La verdad del trilero
Dada su general indiscriminación estética, los premios de poesía se han convertido demasiadas veces en una golosina para los instalados. Por fortuna no siempre es así. Ben Clark (Ibiza, 1984), ganador junto al jovencísimo David Leo García del último Hiperión, era ya poeta édito en catalán y castellano, con Secrets d'una sargantana (2001) y Cabotaje (2005).
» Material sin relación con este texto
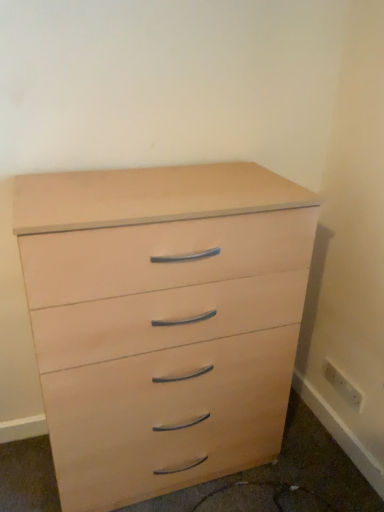
Describe the element at coordinates (163, 320) in the screenshot. I see `light wood/veneer chest of drawers at center` at that location.

Where is `light wood drawer at lower right`? light wood drawer at lower right is located at coordinates (167, 418).

Is light wood/veneer chest of drawers at center inside or outside of light wood drawer at lower right?

light wood/veneer chest of drawers at center is spatially situated outside light wood drawer at lower right.

Based on the photo, considering the relative sizes of light wood/veneer chest of drawers at center and light wood drawer at lower right in the image provided, is light wood/veneer chest of drawers at center bigger than light wood drawer at lower right?

Yes, light wood/veneer chest of drawers at center is bigger than light wood drawer at lower right.

Can you confirm if light wood/veneer chest of drawers at center is shorter than light wood drawer at lower right?

In fact, light wood/veneer chest of drawers at center may be taller than light wood drawer at lower right.

Looking at this image, is light wood/veneer chest of drawers at center far away from light wood drawer at lower right?

light wood/veneer chest of drawers at center is near light wood drawer at lower right, not far away.

Consider the image. Are white plastic electric outlet at lower right and light wood drawer at lower right located far from each other?

They are positioned close to each other.

In the scene shown: Who is more distant, white plastic electric outlet at lower right or light wood drawer at lower right?

white plastic electric outlet at lower right is further away from the camera.

Could you tell me if white plastic electric outlet at lower right is facing light wood drawer at lower right?

No, white plastic electric outlet at lower right is not turned towards light wood drawer at lower right.

Is white plastic electric outlet at lower right outside of light wood drawer at lower right?

That's correct, white plastic electric outlet at lower right is outside of light wood drawer at lower right.

From a real-world perspective, is light wood drawer at lower right physically below white plastic electric outlet at lower right?

Yes, from a real-world perspective, light wood drawer at lower right is under white plastic electric outlet at lower right.

Is light wood drawer at lower right bigger or smaller than white plastic electric outlet at lower right?

Considering their sizes, light wood drawer at lower right takes up more space than white plastic electric outlet at lower right.

Is light wood drawer at lower right far from white plastic electric outlet at lower right?

Actually, light wood drawer at lower right and white plastic electric outlet at lower right are a little close together.

Does light wood/veneer chest of drawers at center have a smaller size compared to white plastic electric outlet at lower right?

No.

From a real-world perspective, which is physically above, light wood/veneer chest of drawers at center or white plastic electric outlet at lower right?

light wood/veneer chest of drawers at center.

There is a white plastic electric outlet at lower right. Identify the location of the chest of drawers above it (from a real-world perspective). This screenshot has height=512, width=384. (163, 320).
Los hijos de los hijos de la ira registra en el título una marca generacional, aunque la presencia de valores supuestamente juveniles no basta por sí sola para nutrir una poesía actual, ni explica la singularidad de ésta, que echa a andar como si se tratara de un relato cosmogónico ("Llovía en las aceras y en las casas. / Llovía en todo el siglo XXI") y se concreta en la fantasmagoría de una urbe encapotada por "el 'neblumo', el smog de las farolas". Aquellos hijos de la ira que hace sesenta años se asfixiaban entre estertores frenopáticos, y cuya exasperación gesticulante quedó amortizada por su previsibilidad retórica en la voz de esforzados epígonos de Dámaso Alonso, se parecen poco a estos hijos (en realidad nietos) de los hijos de la ira, más a menudo arrellanados en el tedio que atribulados por la desesperación.
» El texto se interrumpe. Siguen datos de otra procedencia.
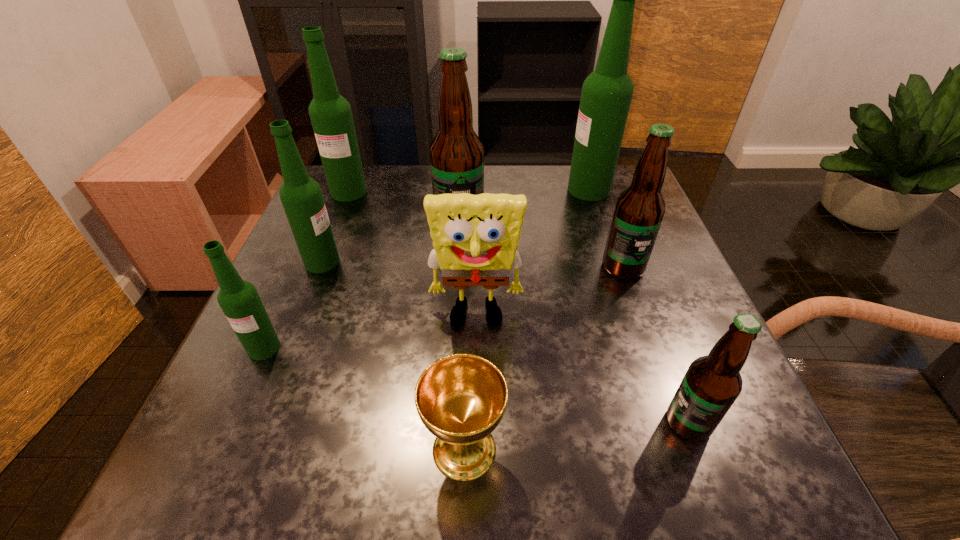
Where is `object that is at the far right corner`? The width and height of the screenshot is (960, 540). object that is at the far right corner is located at coordinates (606, 95).

Where is `object present at the near right corner`? object present at the near right corner is located at coordinates (712, 383).

The image size is (960, 540). Find the location of `free space at the far edge of the desktop`. free space at the far edge of the desktop is located at coordinates (422, 184).

At what (x,y) coordinates should I click in order to perform the action: click on blank space at the near edge of the desktop. Please return your answer as a coordinate pair (x, y). Looking at the image, I should click on (553, 484).

At what (x,y) coordinates should I click in order to perform the action: click on vacant space at the left edge. Please return your answer as a coordinate pair (x, y). Looking at the image, I should click on (336, 239).

In the image, there is a desktop. Find the location of `free region at the right edge`. free region at the right edge is located at coordinates (668, 396).

Identify the location of vacant region at the far left corner of the desktop. point(322,182).

Identify the location of free location at the near left corner. Image resolution: width=960 pixels, height=540 pixels. (251, 457).

Find the location of `free point between the sponge and the second farthest brown beer bottle`. free point between the sponge and the second farthest brown beer bottle is located at coordinates (549, 292).

Find the location of a particular element. free space between the nearest beer bottle and the chalice is located at coordinates (576, 436).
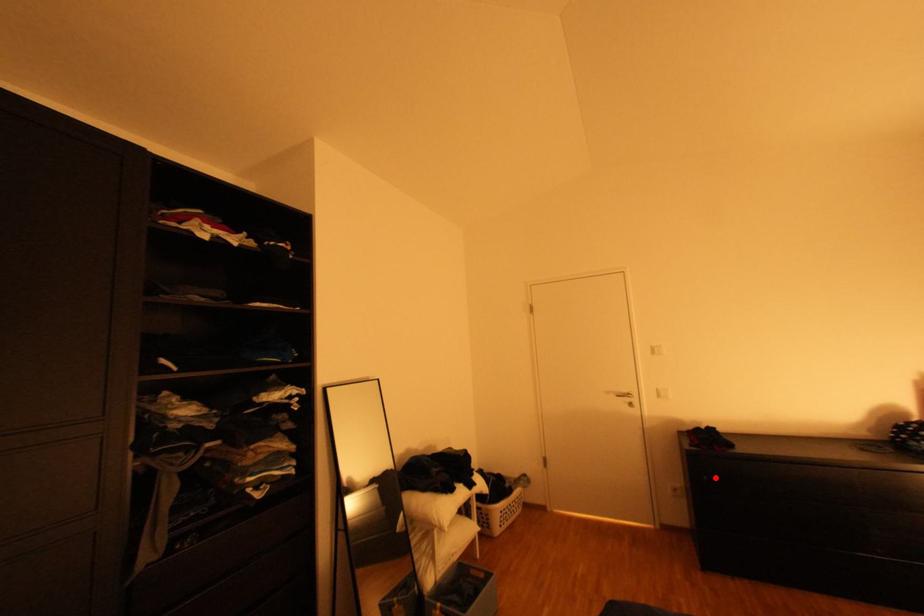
LOS HIJOS DE LOS HIJOS DE LA IRA
Ben Clark
Hiperión. Madrid, 2006
64 páginas. 7 euros
Pero los jóvenes ahítos no
pueden abandonarse a la contemplación de su ombligo, pues a su lado rebullen los nuevos indigentes: "¿Y dónde el Paraíso prometido?". El excipiente rítmico de la poesía de Clark es de base clásica, pero su discurso no está escayolado, gracias a las quiebras métricas que alivian la rigidez y a su poderoso componente imaginativo, que en la sección primera combina la retrospección rememorativa con la mirada extrañada al entorno, en la segunda se deja llevar por las incitaciones sin argumento de la música y en la tercera se pone al servicio de una construcción amorosa. En el epitafio final, La verdad del trilero, el yo se erige como producto de un pretérito imperfecto: "Mi sangre estuvo en Somme, estuvo en Ypres. / Entre más de un millón de toneladas / de carne un tal Frank Mead, / mi bisabuelo". Los hijos de los hijos de la ira no es un libro de estructura compacta, ni falta que le hace. Alguna vez sorprende su candor expresivo, y ciertos golpes de efecto dejan ver el miriñaque retórico. Natural, si consideramos el mundo que se nos presenta no como algo constituido o embalsamado, sino constituyéndose, y por ello vivo. Hay en él versos y poemas tajantes, soltura imaginativa y un atrevimiento que no se encoge ni cuando tiene que apoyarse en la tradición. Es éste, en fin, un libro de poesía joven que, con permiso de Perogrullo, es poesía, y es joven.